We didn’t sleep much that night. Not for worry of the snakes, but for the howl of ever building winds. In the predawn gloom we made a mad dash to the main farmhouse to join Bec and Ian and the boys in their modern kit home, built for cyclonic conditions. I remember laying down on a mattress in the most sheltered room, watching the slash pines planted as a windbreak bend towards 90 degrees and listening to the thud of coconuts smashing the steel frame fibre board walls. Jan remembers the sound of the wind like a freight train running at us for what felt like hours. Ian, the wave of air pressure. I’m sure Tom can’t forget him and I going out into Larry’s eye and sprinting back to shelter. Don’t do that.
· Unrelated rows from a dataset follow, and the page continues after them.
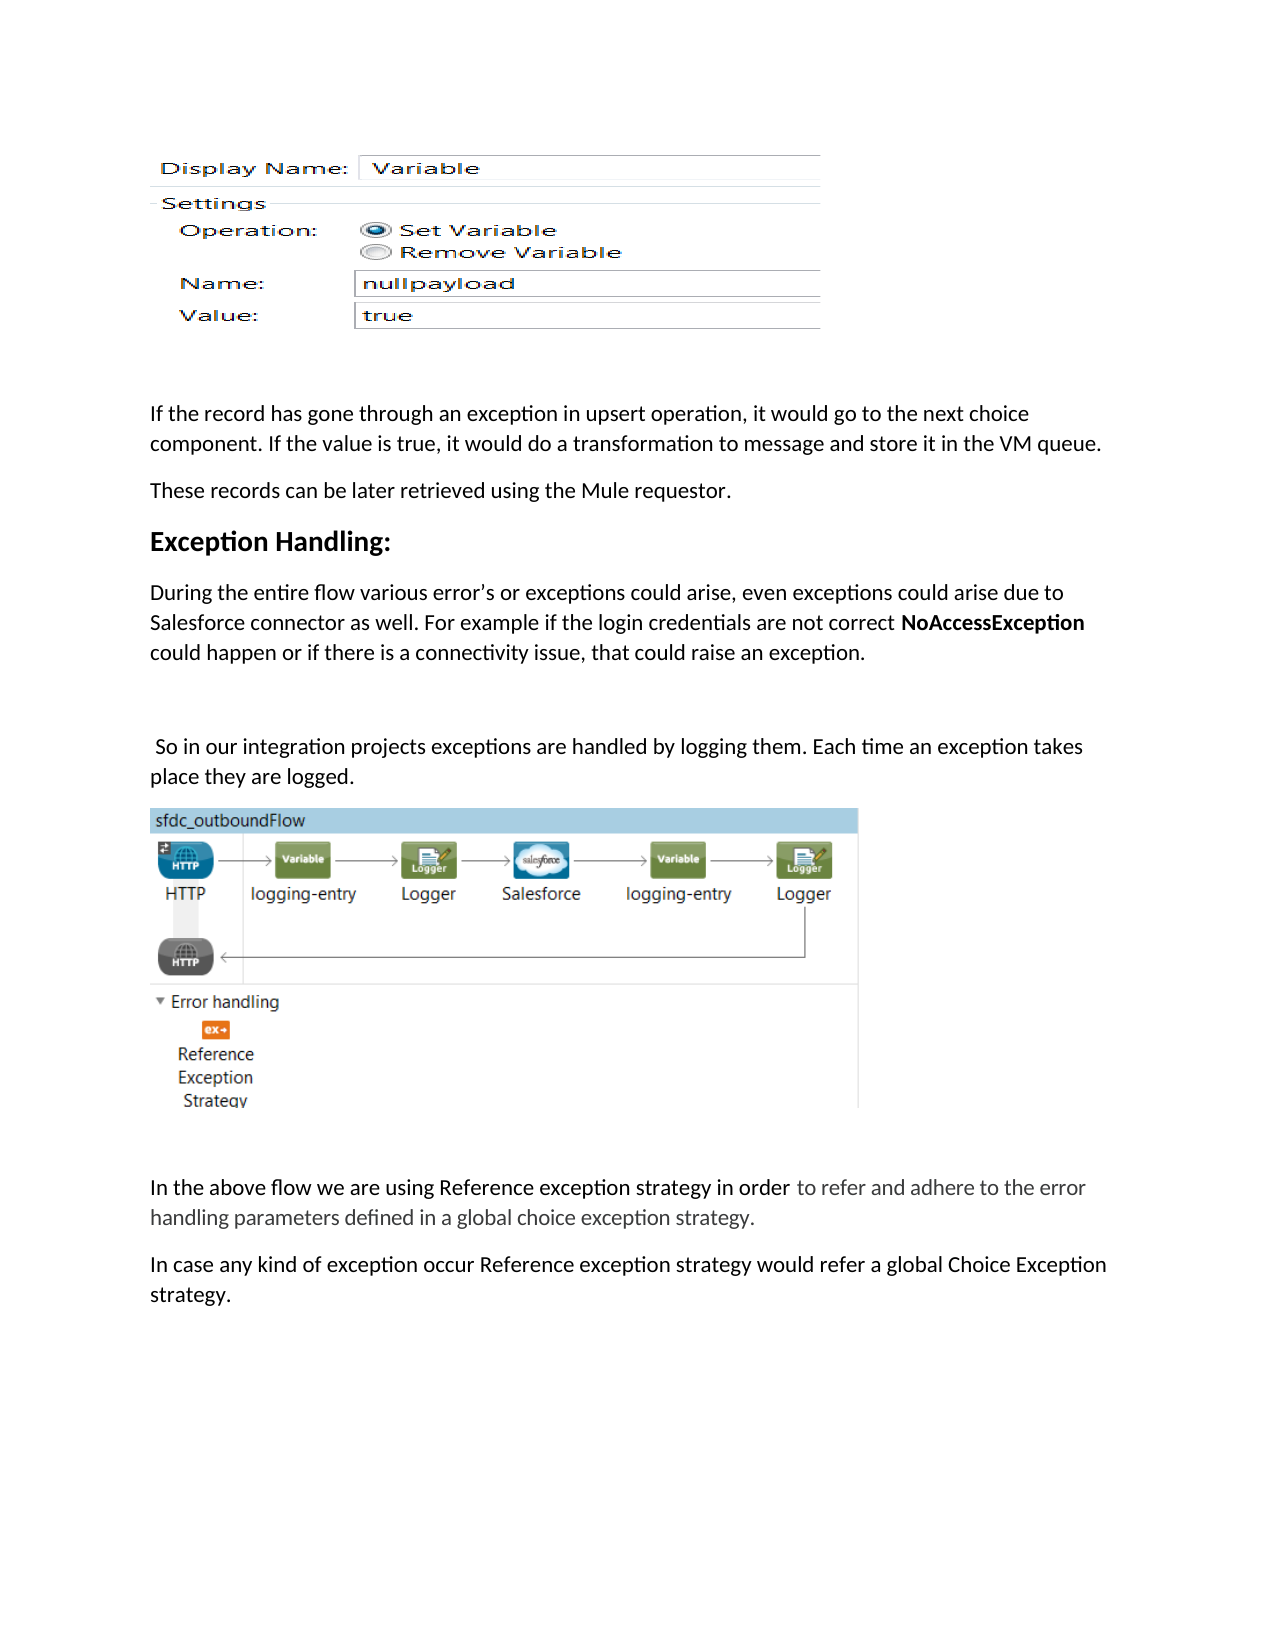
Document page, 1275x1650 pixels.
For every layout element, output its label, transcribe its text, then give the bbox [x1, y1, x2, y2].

picture [150, 150, 821, 333]
text During the entire flow various error’s or exceptions could arise, even exceptions could arise due to Salesforce connector as well. For example if the login credentials are not correct NoAccessException could happen or if there is a connectivity issue, that could raise an exception. [150, 578, 1125, 666]
text In case any kind of exception occur Reference exception strategy would refer a global Choice Exception strategy. [150, 1250, 1125, 1308]
text So in our integration projects exceptions are handled by logging them. Each time an exception takes place they are logged. [150, 732, 1125, 790]
picture [150, 808, 859, 1108]
text Exception Handling: [150, 523, 1125, 558]
text In the above flow we are using Reference exception strategy in order to refer and adhere to the error handling parameters defined in a global choice exception strategy. [150, 1173, 1125, 1231]
text If the record has gone through an exception in upsert operation, it would go to the next choice component. If the value is true, it would do a transformation to message and store it in the VM queue. [150, 399, 1125, 457]
text These records can be later retrieved using the Mule requestor. [150, 476, 1125, 504]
‘I remember laying down on a mattress in the most sheltered room, watching the slash pines planted as a windbreak bend towards 90 degrees.’

The little boys thought it was all great fun, us mucking in together on mattresses with a wooden train set. It was, I have to admit, exciting. But it was also, no doubt, traumatic, Jan says.
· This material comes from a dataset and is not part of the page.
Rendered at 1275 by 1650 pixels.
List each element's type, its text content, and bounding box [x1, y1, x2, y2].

There might have been times when she wasn’t sure the house would stand up, she says. But that wasn’t it. It was the fact she knew, we all knew: the farm, this beautiful project that had brought together three generations and multiple strands of the family clan, was curtains.
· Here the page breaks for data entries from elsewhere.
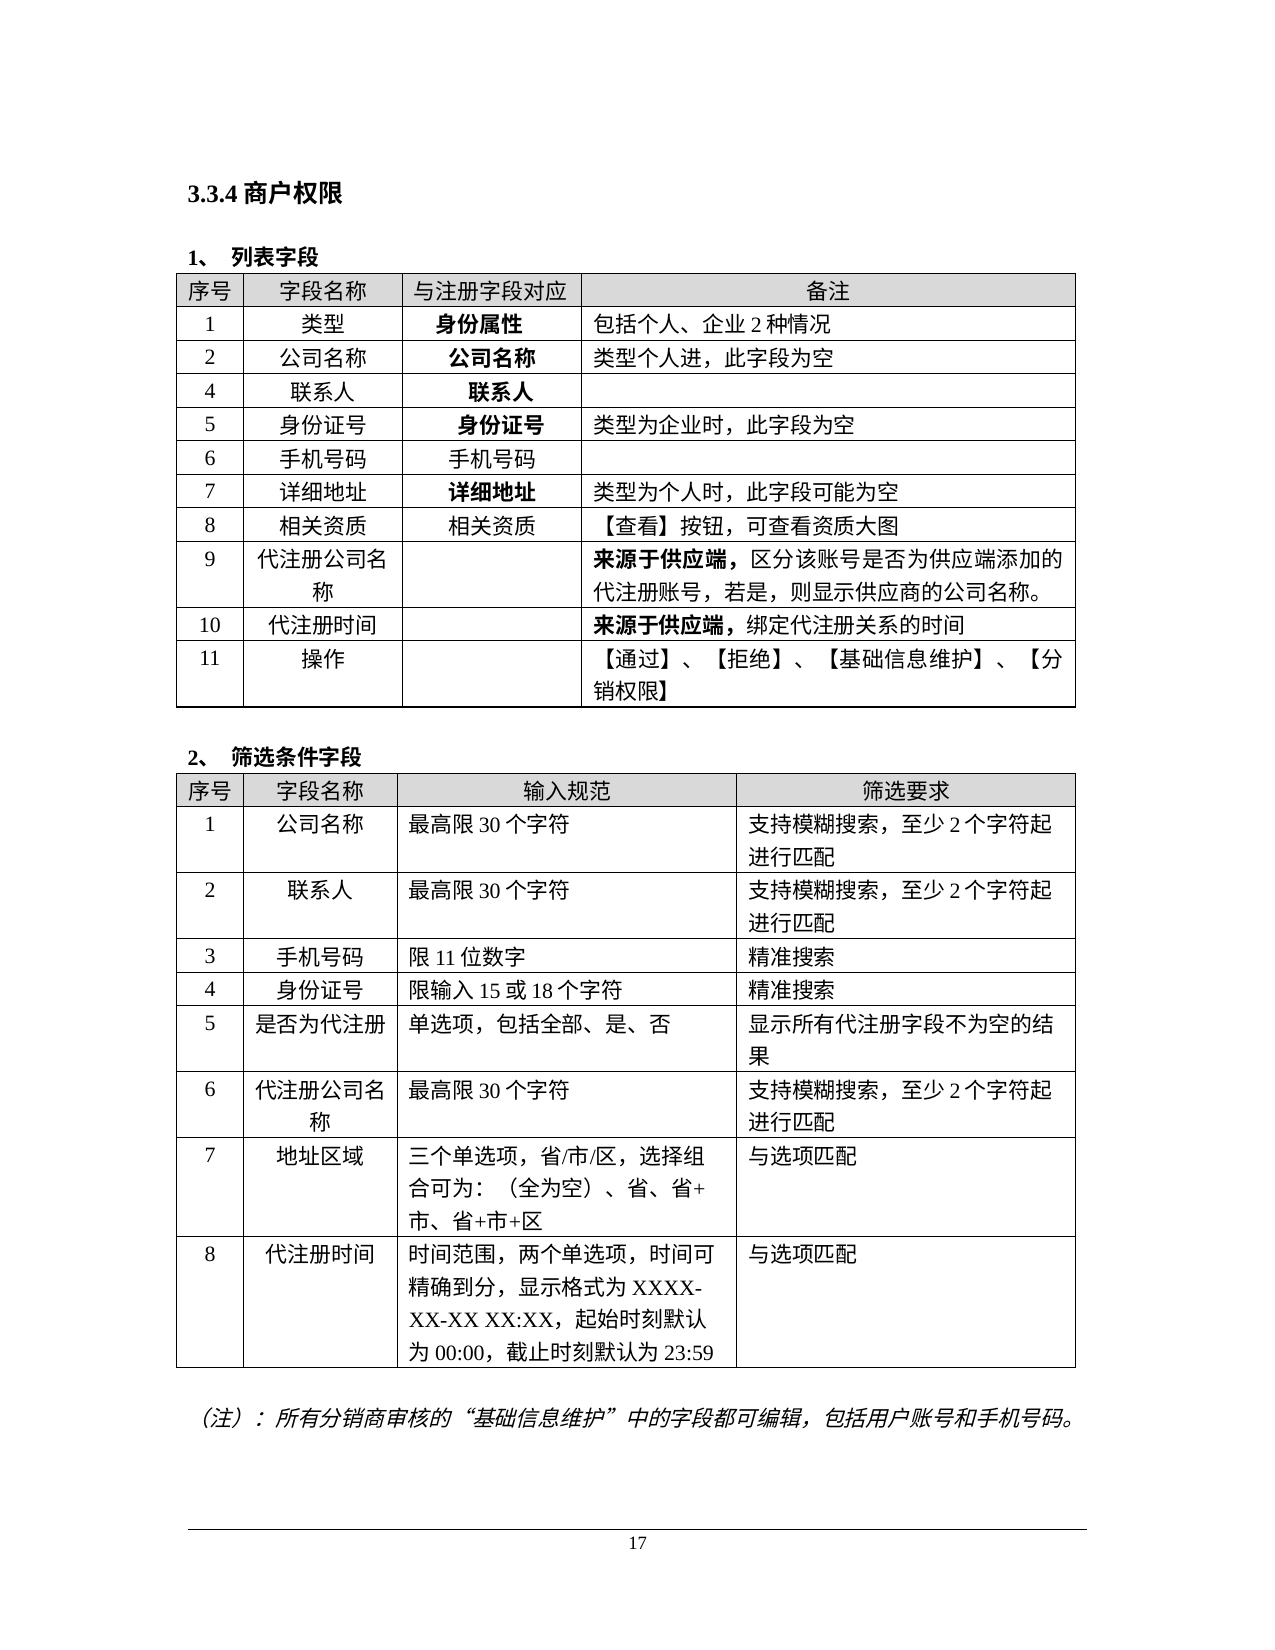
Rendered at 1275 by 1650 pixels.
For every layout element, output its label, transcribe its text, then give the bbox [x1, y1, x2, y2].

table_cell 地址区域 [244, 1138, 397, 1236]
table_cell 3 [177, 939, 243, 972]
table_cell 联系人 [244, 873, 397, 938]
list 列表字段 [187, 240, 1087, 272]
table_cell 公司名称 [244, 341, 402, 373]
subtitle 商户权限 [187, 159, 1087, 224]
table_header 序号 [177, 774, 243, 806]
table_cell 2 [177, 873, 243, 938]
table_header 序号 [177, 274, 243, 306]
table_cell 公司名称 [403, 341, 581, 373]
table_cell 类型个人进，此字段为空 [582, 341, 1075, 373]
table_cell 来源于供应端，绑定代注册关系的时间 [582, 608, 1075, 640]
table_cell 支持模糊搜索，至少2个字符起进行匹配 [737, 873, 1075, 938]
table_header 与注册字段对应 [403, 274, 581, 306]
table_cell 与选项匹配 [737, 1138, 1075, 1236]
table_cell 4 [177, 374, 243, 407]
table_cell 8 [177, 1237, 243, 1367]
table_cell 7 [177, 1138, 243, 1236]
table_cell 身份证号 [244, 973, 397, 1005]
table_cell 最高限30个字符 [398, 1072, 736, 1137]
table_cell 代注册时间 [244, 608, 402, 640]
table_cell 4 [177, 973, 243, 1005]
table_cell 6 [177, 441, 243, 474]
table_cell 公司名称 [244, 807, 397, 872]
table_cell 三个单选项，省/市/区，选择组合可为：（全为空）、省、省+市、省+市+区 [398, 1138, 736, 1236]
table_cell 详细地址 [244, 475, 402, 507]
table_cell 详细地址 [403, 475, 581, 507]
table_cell 7 [177, 475, 243, 507]
table_cell 11 [177, 641, 243, 706]
table_cell 来源于供应端，区分该账号是否为供应端添加的代注册账号，若是，则显示供应商的公司名称。 [582, 542, 1075, 607]
table_header 输入规范 [398, 774, 736, 806]
table_cell 限输入15或18个字符 [398, 973, 736, 1005]
table_cell 支持模糊搜索，至少2个字符起进行匹配 [737, 807, 1075, 872]
table_cell 【通过】、【拒绝】、【基础信息维护】、【分销权限】 [582, 641, 1075, 706]
table_header 备注 [582, 274, 1075, 306]
table_cell 是否为代注册 [244, 1006, 397, 1071]
table_cell [403, 542, 581, 607]
table_cell 身份证号 [244, 408, 402, 440]
table_cell 6 [177, 1072, 243, 1137]
table_cell 10 [177, 608, 243, 640]
table_cell 单选项，包括全部、是、否 [398, 1006, 736, 1071]
table_cell 精准搜索 [737, 939, 1075, 972]
table_cell [403, 641, 581, 706]
table_cell 时间范围，两个单选项，时间可精确到分，显示格式为XXXX-XX-XX XX:XX，起始时刻默认为00:00，截止时刻默认为23:59 [398, 1237, 736, 1367]
list 筛选条件字段 [187, 740, 1087, 772]
table_cell 最高限30个字符 [398, 873, 736, 938]
table_cell 类型 [244, 307, 402, 339]
table_cell 操作 [244, 641, 402, 706]
text （注）：所有分销商审核的“基础信息维护”中的字段都可编辑，包括用户账号和手机号码。 [187, 1400, 1087, 1433]
table_cell 5 [177, 408, 243, 440]
table_cell 5 [177, 1006, 243, 1071]
table_cell 类型为个人时，此字段可能为空 [582, 475, 1075, 507]
table_cell 精准搜索 [737, 973, 1075, 1005]
table_cell 9 [177, 542, 243, 607]
table_cell 代注册时间 [244, 1237, 397, 1367]
table_cell 身份属性 [403, 307, 581, 339]
table_cell [582, 374, 1075, 407]
table_cell 联系人 [403, 374, 581, 407]
table_cell 手机号码 [244, 939, 397, 972]
table_cell 类型为企业时，此字段为空 [582, 408, 1075, 440]
table_header 字段名称 [244, 774, 397, 806]
table_cell 8 [177, 508, 243, 541]
table_header 筛选要求 [737, 774, 1075, 806]
table_cell 代注册公司名称 [244, 1072, 397, 1137]
table_cell 相关资质 [244, 508, 402, 541]
table_cell 显示所有代注册字段不为空的结果 [737, 1006, 1075, 1071]
table_cell 1 [177, 307, 243, 339]
table_cell 最高限30个字符 [398, 807, 736, 872]
table_cell 手机号码 [244, 441, 402, 474]
table_cell 支持模糊搜索，至少2个字符起进行匹配 [737, 1072, 1075, 1137]
table_cell 包括个人、企业2种情况 [582, 307, 1075, 339]
table_cell 2 [177, 341, 243, 373]
table_cell 身份证号 [403, 408, 581, 440]
table_cell 限11位数字 [398, 939, 736, 972]
table_header 字段名称 [244, 274, 402, 306]
table_cell 手机号码 [403, 441, 581, 474]
table_cell 1 [177, 807, 243, 872]
table_cell [403, 608, 581, 640]
table_cell 【查看】按钮，可查看资质大图 [582, 508, 1075, 541]
table_cell 代注册公司名称 [244, 542, 402, 607]
table_cell 相关资质 [403, 508, 581, 541]
table_cell 与选项匹配 [737, 1237, 1075, 1367]
table_cell [582, 441, 1075, 474]
table_cell 联系人 [244, 374, 402, 407]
But that is not what Jan reflects on when she reflects on Larry.

Jan is a deeply spiritual person and often contemplates things like the nature of love in Christian study groups. Larry left us a mountain of work and the weeks that followed were filled with chainsaws and tractors and busted irrigation pipes. It might have been all too much, had it not been for the help. Jan says all the government support we received makes her so grateful to live in Australia. Church groups and a small army of friends, and their friends, came to spend days cleaning up the farm. Now that they have retired to Townsville, Jan says she bumps into people to this day who say, “Oh I was on your farm after Larry”, and she can’t remember them because of the sheer number who volunteered to help.

One man she can’t forget is Richard. Richard was a bushie who came up from New South Wales in his motor home with his new dog. The skinned tail of his old dog was wrapped around his akubra as a hatband. But Jan remembers him because he was a total stranger who came unannounced and worked beside us tirelessly for months without ever asking for payment in return.

All cyclones are different and Alfred, if it hits us in Brisbane and Redcliffe, will not be nearly as intense a storm as Larry. But where the latter struck small towns and farms in a place where people are so used to cyclones they still hold their festivals the day before a category 5 is forecast to hit, the winds, waves and floods Alfred could bring might affect millions of people in a part of the state where cyclones are such rarities evacuation centres aren’t even cyclone-rated.

If and when Alfred hits, hopefully people are cared for like we were after Larry and, despite it all, left with a memory to laugh at years later like mine of Rodney and the drunken parrot.

“We often talk about: when did you feel the most love? Or most cared for?,” Jan says.

“And it’s always Cyclone Larry. Always, for me.”